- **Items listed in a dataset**
__________
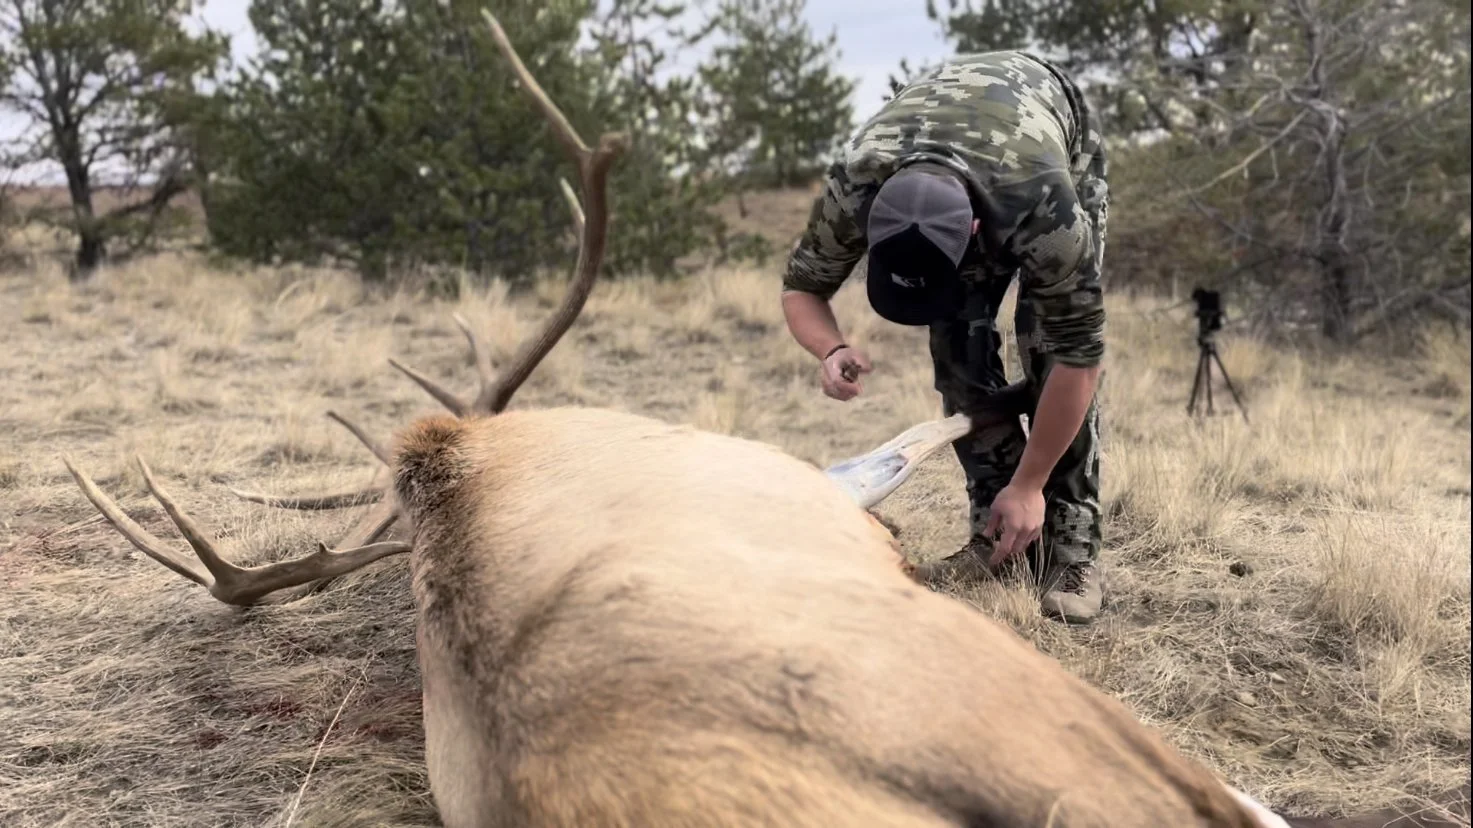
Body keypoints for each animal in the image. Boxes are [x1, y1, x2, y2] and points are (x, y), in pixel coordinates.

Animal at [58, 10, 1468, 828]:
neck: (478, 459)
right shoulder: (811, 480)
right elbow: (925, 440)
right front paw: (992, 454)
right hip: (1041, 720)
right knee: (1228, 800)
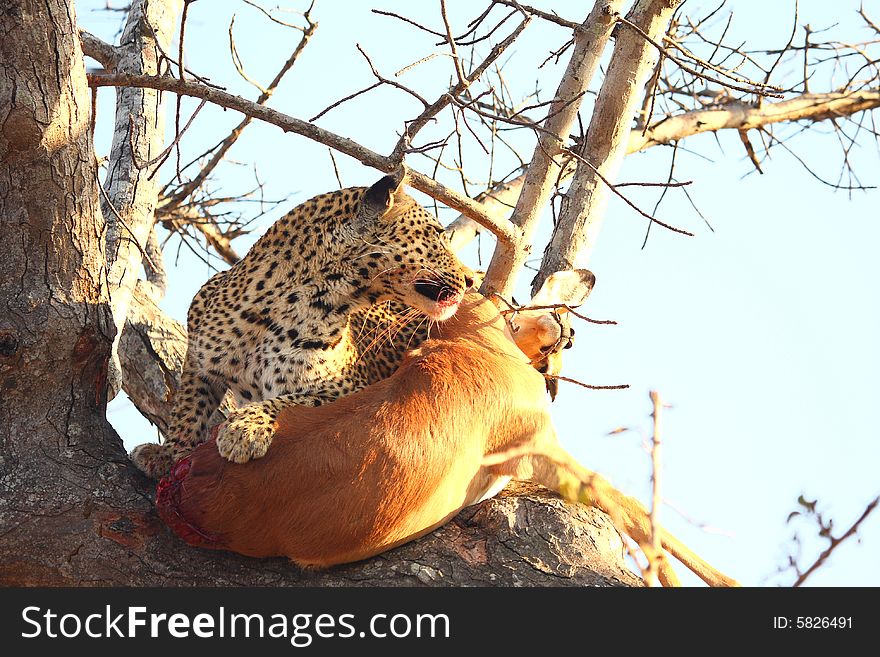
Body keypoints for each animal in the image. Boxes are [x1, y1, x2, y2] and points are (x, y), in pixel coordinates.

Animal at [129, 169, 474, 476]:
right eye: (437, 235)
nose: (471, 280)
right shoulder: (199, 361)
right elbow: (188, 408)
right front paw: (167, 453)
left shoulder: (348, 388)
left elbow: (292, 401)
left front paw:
__________
- **Instructions to follow**
Copy all the lines of data exactly as they appear, dropping any images.

- **Written answer**
Body keypoints for each animal in the image. Boxes are [x1, y1, x2, y2] and points are (x, y), in pixel coordinates.

Animal at [58, 10, 1468, 828]:
neck: (478, 459)
right shoulder: (811, 480)
right elbow: (925, 440)
right front paw: (992, 454)
right hip: (1041, 720)
right knee: (1228, 800)
Body keypoints for each animal in the image. Boxes are [x1, y1, x2, y2] and points are (x, y), in pixel coordinates.

Animal at [129, 169, 474, 476]:
right eye: (437, 235)
nose: (471, 280)
right shoulder: (199, 361)
right elbow: (188, 408)
right front paw: (167, 453)
left shoulder: (348, 388)
left elbow: (292, 401)
left front paw:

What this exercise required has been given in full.